Many of today’s companies have become unintentional collectors of data. They have such a massive amount of it — and more coming in all the time — that it almost paralyzes them. Then there’s Imperial Marketing.
Located in Southfield, Mich., Imperial Marketing is a comprehensive sales and marketing organization that strategically blends skilled personnel, seamless processes, and real-time intelligence to offer customized brand-building solutions that achieve results. Owners Mike Hefner and Joe Lilla recently sat down with us to discuss the company’s strategy and how they transform the data that paralyzes most companies into something actionable and consumable.
Tell me how your strategy has evolved into what it is today.
Back in the late 1980s and early 1990s, Imperial Marketing was a promotional items company — T-shirts, hats, things like that. It was a commodity business, and if you’re a commodity, you have to make sure you have offerings beyond that product. Our strategy was to become a strategic partner to our clients. Over the years that’s evolved into handling their marketing and incentive programs. By integrating all aspects of the client's field sales and marketing business with our agency rather than spreading it around to multiple agencies, it allows us to act more efficiently and to become a seamless extension of their company.
Tell me more about what it means to be a strategic partner.
We don't just represent a client's product to a given set of retailers. We drill deep into the business environment to establish a complete understanding of the client’s market. We uncover challenges, continuously evaluate progress, and closely track results. And our technology automatically alerts us of any deviation in a client’s ability to achieve pre-established goals. We make sure that failure is not an option.

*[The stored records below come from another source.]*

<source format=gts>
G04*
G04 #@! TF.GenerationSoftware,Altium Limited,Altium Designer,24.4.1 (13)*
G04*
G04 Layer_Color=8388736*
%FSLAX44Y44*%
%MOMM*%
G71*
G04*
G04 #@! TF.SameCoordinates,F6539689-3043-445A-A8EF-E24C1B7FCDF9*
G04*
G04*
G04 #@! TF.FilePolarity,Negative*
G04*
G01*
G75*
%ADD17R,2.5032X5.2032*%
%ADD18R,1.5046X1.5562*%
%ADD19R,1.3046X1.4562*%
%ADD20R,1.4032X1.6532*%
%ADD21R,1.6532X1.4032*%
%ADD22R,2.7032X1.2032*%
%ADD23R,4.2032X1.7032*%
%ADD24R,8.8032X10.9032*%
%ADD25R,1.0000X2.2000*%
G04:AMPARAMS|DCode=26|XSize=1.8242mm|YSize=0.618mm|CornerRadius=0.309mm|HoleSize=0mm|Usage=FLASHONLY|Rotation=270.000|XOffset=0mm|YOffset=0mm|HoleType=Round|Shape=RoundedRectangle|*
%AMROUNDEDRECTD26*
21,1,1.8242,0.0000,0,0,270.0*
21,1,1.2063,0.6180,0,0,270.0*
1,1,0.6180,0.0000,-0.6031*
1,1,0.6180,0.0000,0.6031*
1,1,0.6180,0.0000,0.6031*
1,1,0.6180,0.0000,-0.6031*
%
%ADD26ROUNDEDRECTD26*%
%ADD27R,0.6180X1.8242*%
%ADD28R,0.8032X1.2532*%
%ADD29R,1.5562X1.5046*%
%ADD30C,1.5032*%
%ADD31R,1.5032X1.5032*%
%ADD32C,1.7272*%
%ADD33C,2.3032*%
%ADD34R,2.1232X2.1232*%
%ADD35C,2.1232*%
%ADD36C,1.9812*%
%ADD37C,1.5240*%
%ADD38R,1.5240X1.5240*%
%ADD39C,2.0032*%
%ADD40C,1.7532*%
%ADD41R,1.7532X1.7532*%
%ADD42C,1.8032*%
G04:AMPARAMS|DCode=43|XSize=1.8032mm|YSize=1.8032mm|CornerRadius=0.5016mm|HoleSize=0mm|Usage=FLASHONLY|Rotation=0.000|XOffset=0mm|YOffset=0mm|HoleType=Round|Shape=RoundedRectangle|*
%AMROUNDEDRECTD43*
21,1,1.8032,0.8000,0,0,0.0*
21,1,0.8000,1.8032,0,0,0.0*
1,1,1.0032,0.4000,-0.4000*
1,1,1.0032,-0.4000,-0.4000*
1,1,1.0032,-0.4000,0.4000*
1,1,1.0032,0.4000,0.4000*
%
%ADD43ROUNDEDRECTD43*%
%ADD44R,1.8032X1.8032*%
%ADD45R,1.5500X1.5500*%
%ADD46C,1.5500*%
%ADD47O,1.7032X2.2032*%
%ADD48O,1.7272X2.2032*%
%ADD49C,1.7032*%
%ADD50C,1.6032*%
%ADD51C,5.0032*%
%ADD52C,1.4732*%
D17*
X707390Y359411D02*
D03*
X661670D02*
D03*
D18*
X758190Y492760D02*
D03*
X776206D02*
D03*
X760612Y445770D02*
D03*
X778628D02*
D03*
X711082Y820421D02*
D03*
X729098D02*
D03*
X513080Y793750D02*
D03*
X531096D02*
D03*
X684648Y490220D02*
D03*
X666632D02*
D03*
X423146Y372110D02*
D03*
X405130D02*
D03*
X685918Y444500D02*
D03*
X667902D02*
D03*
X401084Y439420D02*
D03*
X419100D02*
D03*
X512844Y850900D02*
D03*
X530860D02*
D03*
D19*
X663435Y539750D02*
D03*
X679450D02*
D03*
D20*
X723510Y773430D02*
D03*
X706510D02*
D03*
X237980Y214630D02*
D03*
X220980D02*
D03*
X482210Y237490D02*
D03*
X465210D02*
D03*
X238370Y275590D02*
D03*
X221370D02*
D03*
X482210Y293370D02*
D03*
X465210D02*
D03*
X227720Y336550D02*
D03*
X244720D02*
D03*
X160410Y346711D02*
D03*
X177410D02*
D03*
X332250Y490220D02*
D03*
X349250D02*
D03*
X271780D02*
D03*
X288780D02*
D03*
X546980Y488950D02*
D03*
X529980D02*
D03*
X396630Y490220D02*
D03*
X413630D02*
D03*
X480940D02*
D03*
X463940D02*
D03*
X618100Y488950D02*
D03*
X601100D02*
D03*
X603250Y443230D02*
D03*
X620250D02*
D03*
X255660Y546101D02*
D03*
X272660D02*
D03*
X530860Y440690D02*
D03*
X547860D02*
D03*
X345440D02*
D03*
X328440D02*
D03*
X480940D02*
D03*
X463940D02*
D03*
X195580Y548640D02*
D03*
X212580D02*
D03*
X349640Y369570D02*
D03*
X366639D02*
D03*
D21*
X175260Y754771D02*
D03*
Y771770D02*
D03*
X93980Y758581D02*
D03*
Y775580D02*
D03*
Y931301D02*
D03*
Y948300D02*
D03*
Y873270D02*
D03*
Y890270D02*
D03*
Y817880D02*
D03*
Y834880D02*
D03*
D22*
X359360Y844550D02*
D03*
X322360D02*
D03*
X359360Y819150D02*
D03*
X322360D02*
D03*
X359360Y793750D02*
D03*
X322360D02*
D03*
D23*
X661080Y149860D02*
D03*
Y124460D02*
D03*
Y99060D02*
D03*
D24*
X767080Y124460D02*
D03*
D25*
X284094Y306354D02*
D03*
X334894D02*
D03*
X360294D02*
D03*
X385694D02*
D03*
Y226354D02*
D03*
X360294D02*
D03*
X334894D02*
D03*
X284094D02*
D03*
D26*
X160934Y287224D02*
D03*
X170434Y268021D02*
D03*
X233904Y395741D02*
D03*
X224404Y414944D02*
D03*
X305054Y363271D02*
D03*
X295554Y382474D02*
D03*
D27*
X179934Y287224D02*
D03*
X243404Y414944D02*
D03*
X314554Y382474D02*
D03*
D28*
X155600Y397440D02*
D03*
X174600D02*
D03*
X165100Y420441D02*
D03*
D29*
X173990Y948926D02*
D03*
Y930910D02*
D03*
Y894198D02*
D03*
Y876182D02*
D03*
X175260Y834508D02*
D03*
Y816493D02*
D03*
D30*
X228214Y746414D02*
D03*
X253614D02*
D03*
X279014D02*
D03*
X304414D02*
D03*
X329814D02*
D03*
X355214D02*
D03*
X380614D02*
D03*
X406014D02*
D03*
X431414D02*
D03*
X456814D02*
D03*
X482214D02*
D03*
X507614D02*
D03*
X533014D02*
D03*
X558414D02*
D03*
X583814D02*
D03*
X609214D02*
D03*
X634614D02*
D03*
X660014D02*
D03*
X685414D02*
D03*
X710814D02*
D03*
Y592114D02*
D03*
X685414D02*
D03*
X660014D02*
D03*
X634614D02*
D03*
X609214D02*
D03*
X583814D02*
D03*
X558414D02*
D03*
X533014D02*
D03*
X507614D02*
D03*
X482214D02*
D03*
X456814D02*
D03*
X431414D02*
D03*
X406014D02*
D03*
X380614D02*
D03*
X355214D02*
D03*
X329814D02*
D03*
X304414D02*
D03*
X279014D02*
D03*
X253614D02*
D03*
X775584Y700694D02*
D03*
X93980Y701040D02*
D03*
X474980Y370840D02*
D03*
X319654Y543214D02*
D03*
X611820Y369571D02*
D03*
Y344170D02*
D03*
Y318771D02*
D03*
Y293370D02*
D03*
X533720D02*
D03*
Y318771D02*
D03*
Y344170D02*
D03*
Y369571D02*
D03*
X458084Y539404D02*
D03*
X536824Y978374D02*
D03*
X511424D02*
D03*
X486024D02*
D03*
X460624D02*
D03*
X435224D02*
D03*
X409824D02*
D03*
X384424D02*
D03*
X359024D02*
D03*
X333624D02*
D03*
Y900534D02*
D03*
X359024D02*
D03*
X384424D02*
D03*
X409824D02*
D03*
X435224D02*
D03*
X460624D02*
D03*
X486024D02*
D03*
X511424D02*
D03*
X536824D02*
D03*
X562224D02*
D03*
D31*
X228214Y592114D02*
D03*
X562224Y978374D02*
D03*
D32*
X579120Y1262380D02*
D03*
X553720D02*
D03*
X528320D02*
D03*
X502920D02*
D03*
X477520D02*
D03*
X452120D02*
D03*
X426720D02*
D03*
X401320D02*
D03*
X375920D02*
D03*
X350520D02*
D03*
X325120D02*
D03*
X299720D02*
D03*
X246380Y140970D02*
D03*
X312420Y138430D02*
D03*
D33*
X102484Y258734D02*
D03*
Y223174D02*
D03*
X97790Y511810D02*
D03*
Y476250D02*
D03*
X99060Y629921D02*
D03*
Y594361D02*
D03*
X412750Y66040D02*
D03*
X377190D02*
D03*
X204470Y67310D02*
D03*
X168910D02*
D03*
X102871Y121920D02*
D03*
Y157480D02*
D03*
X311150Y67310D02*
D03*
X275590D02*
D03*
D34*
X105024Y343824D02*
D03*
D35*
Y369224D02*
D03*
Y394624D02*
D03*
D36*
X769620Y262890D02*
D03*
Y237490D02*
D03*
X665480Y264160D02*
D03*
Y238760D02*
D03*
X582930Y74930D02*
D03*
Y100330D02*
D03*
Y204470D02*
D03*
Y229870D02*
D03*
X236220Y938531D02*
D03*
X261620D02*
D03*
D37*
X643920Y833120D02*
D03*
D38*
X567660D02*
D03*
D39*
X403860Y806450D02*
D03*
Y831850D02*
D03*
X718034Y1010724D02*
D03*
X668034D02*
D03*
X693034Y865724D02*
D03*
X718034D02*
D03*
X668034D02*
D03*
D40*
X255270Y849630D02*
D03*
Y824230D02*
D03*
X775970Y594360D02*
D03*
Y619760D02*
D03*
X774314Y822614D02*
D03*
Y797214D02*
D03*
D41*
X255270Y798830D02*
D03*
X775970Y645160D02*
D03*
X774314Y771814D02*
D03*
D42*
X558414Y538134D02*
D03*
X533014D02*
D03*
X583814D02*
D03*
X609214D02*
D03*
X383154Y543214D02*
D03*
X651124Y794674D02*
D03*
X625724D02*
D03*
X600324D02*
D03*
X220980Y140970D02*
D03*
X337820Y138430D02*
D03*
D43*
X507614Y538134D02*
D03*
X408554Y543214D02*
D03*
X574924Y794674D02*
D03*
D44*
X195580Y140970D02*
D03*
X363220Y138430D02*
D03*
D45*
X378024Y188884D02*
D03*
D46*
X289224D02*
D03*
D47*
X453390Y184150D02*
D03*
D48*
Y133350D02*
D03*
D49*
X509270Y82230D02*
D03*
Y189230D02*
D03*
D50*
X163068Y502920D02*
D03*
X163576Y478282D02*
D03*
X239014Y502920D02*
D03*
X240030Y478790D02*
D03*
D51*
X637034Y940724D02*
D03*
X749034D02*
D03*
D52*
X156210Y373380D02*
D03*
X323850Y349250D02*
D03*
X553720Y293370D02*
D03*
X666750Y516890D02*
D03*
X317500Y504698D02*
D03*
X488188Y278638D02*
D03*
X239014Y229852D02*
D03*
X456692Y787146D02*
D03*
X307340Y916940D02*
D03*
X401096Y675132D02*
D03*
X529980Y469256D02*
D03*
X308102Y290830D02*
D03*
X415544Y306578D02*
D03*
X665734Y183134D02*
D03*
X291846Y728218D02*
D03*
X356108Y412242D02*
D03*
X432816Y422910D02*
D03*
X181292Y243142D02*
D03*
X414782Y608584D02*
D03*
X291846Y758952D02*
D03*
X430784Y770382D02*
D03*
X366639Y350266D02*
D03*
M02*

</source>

How have you leveraged data analytics to better serve your customers?
Our customers have all the data — they just have such a massive amount of it that it becomes difficult and expensive for them to filter it, store it, and turn it into something meaningful. That’s where we come in. We understand the marketplace and demographics, and we help our clients formulate a strategy by efficiently using their data, which we revisit quarterly to ensure we’re achieving their results. For example, our team runs incentive programs for a large automotive manufacturer. We develop the strategy behind the programs and then design and execute them. We build the website, monitor hits, and do outbound sales calls to make sure all of our customers are doing the right things and hitting their targets. If anyone is falling behind, we alert our team, who follows up with the customer. We make sure everyone is marching in the right direction together, and that’s how we get our record numbers.

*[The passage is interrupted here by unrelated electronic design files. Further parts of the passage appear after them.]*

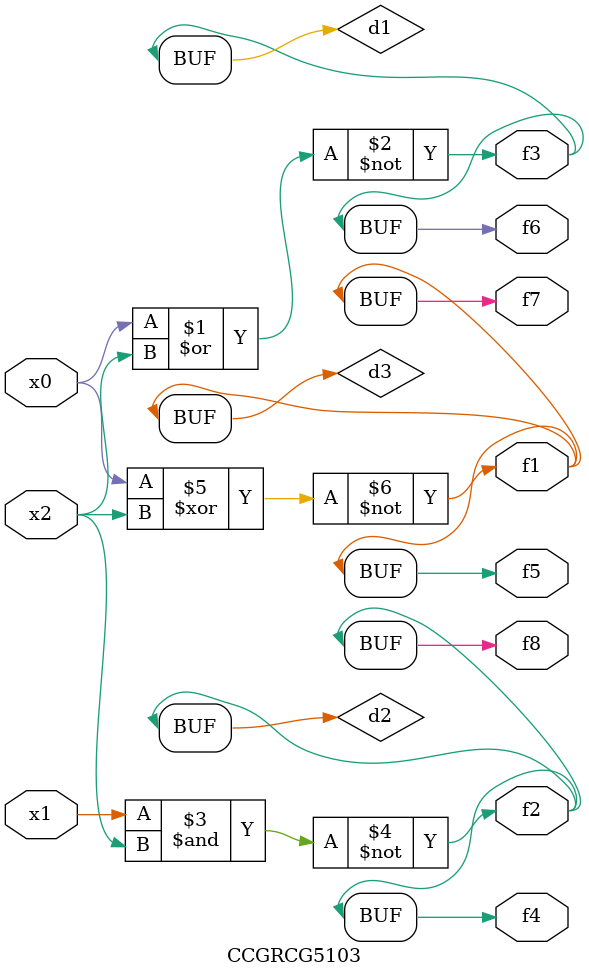
<source format=v>
module CCGRCG5103(
	input x0, x1, x2,
	output f1, f2, f3, f4, f5, f6, f7, f8
);

	wire d1, d2, d3;

	nor (d1, x0, x2);
	nand (d2, x1, x2);
	xnor (d3, x0, x2);
	assign f1 = d3;
	assign f2 = d2;
	assign f3 = d1;
	assign f4 = d2;
	assign f5 = d3;
	assign f6 = d1;
	assign f7 = d3;
	assign f8 = d2;
endmodule

</source>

How do you make data consumable and actionable for your clients?
This means different things for different clients. We might work with the financial and insurance team to ensure they’re selling the right extended service contracts on the right vehicles to the right number of people. We might meet with the general manager and salespeople to talk about driving behaviors and how to tee up customers. Or we might talk to the service department about opportunities there. In Michigan, for example, the roads are terrible. Dealers are selling a lot of tire and wheel programs; this saves their customers a lot of heartache. We home in on what drives the customer and customer behavior and develop different programs to help them out.
Any final thoughts you’d like to share?
We just had a yearlong competition between us and one of the biggest financial services companies in the nation. They’ve been in the finance business for decades and, as a Tier One supplier, we've provided a field salesforce focused on financial products for 26 years. It seemed like a pretty fair matchup. We went head-to-head in 28 categories based on revenue and products. Our competition was very confident and thought it was a joke — we even saw emails where they said, “This should be fun to watch.” The result: we annihilated them — so much so that the client called off the competition before it was over. And it wasn’t because we had more people or better people. (In fact, we had fewer people.) It was because they were running blind, and we knew exactly where we were going and how we were going to get there. If that’s not strategy, I don’t know what is.